Et si le véritable ennemi n’était pas le bruit lui-même, mais la prison de silence que vous avez construite pour vous en protéger ? Le cerveau, privé de stimulations, ne se met pas au repos. Au contraire, il devient hypervigilant et augmente sa sensibilité. C’est le mécanisme du « gain auditif central » : en l’absence de sons, le cerveau « monte le volume », rendant la moindre stimulation sonore agressive et douloureuse. L’hyperacousie n’est donc pas une simple sensibilité de l’oreille, mais un dérèglement du traitement du son par le cerveau. C’est un trouble de l’interprétation, non de la perception.
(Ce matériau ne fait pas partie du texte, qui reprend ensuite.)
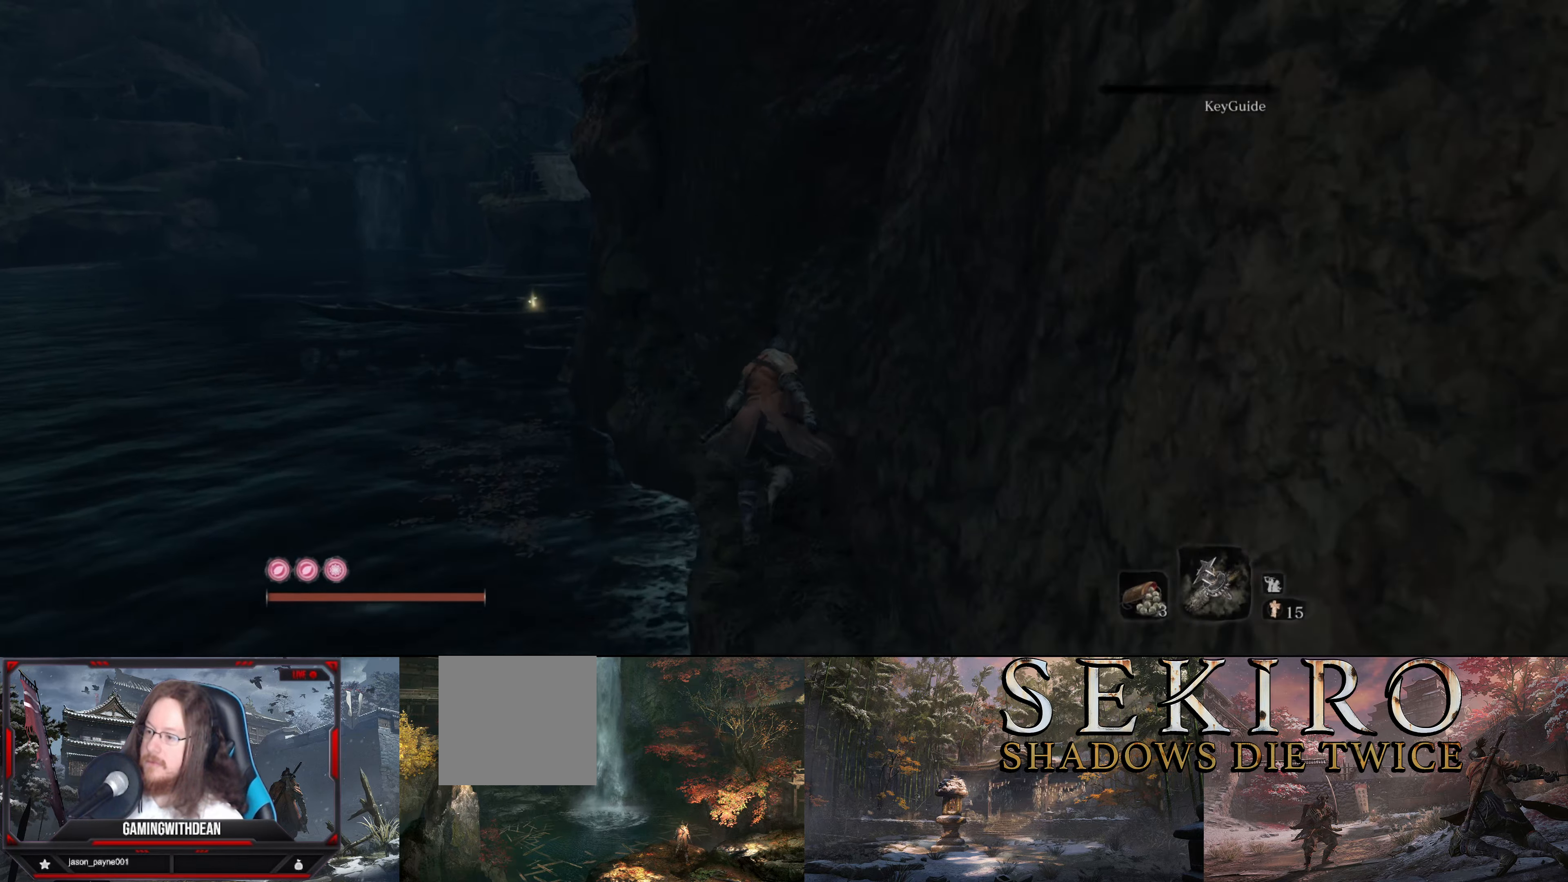
{"buttons": ["B"], "left_stick": "up", "right_stick": "center", "events": []}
Cet article propose une approche à contre-courant. Nous n’allons pas vous apprendre à fuir le son, mais à vous réconcilier avec lui. Nous verrons comment identifier précisément votre trouble, nous démantèlerons le mythe de la surprotection en vous expliquant ses effets pervers, et nous vous donnerons une feuille de route claire pour une désensibilisation progressive. L’objectif n’est pas de vous jeter dans un environnement bruyant, mais de vous redonner les clés pour reconstruire, pas à pas, votre capital sonore et retrouver une vie sociale sans appréhension.
Pour vous accompagner dans cette démarche de rééducation, cet article est structuré pour vous guider étape par étape. Du diagnostic à la gestion quotidienne, en passant par la compréhension des mécanismes cérébraux, chaque section vous apportera des outils concrets pour sortir du cercle vicieux de l’hyperacousie.
Sommaire : Sortir de la prison du silence : votre guide complet sur l’hyperacousie
- Douleur physique ou distorsion sonore : comment savoir si vous êtes hyperacousique ?
- Comment la désensibilisation sonore fonctionne-t-elle sur plusieurs mois ?
- Restaurant ou cinéma : quels lieux privilégier pour sortir sans crise de douleur ?
- L’erreur de porter des bouchons 24h/24 qui aggrave votre sensibilité
- Quand un enfant se bouche les oreilles à la moindre occasion : caprice ou pathologie ?
- Comment choisir les protections anti-bruit adaptées à votre environnement sans vous isoler ?
- Peut-on guérir les acouphènes ou seulement apprendre à vivre avec sans souffrance ?
- Cerveau limbique et réflexe de peur : pourquoi l’acouphène vous met-il en alerte ?
Douleur physique ou distorsion sonore : comment savoir si vous êtes hyperacousique ?
L’hyperacousie n’est pas simplement le fait de « ne pas aimer le bruit ». C’est une condition médicale où des sons d’intensité normale, voire faible, sont perçus comme anormalement forts, désagréables ou même douloureux. Pour certains, un son sera simplement amplifié et déformé ; pour d’autres, il provoquera une véritable douleur physique, comme une brûlure ou un coup d’aiguille dans l’oreille. Ce trouble, souvent invisible, est pourtant loin d’être rare. Une enquête récente a montré que près de 12% des Français déclarent expérimenter l’hyperacousie, un chiffre en nette augmentation qui souligne la croissance de ce problème de santé publique.
Il est crucial de distinguer l’hyperacousie d’autres troubles auditifs aux noms similaires :
- La misophonie est une réaction émotionnelle négative intense (colère, dégoût) déclenchée par des sons spécifiques (mastication, reniflement), sans notion de douleur auditive.
- La phonophobie est une peur irrationnelle et anxieuse des sons, souvent liée à un traumatisme sonore. La réaction est d’ordre psychologique, pas sensorielle.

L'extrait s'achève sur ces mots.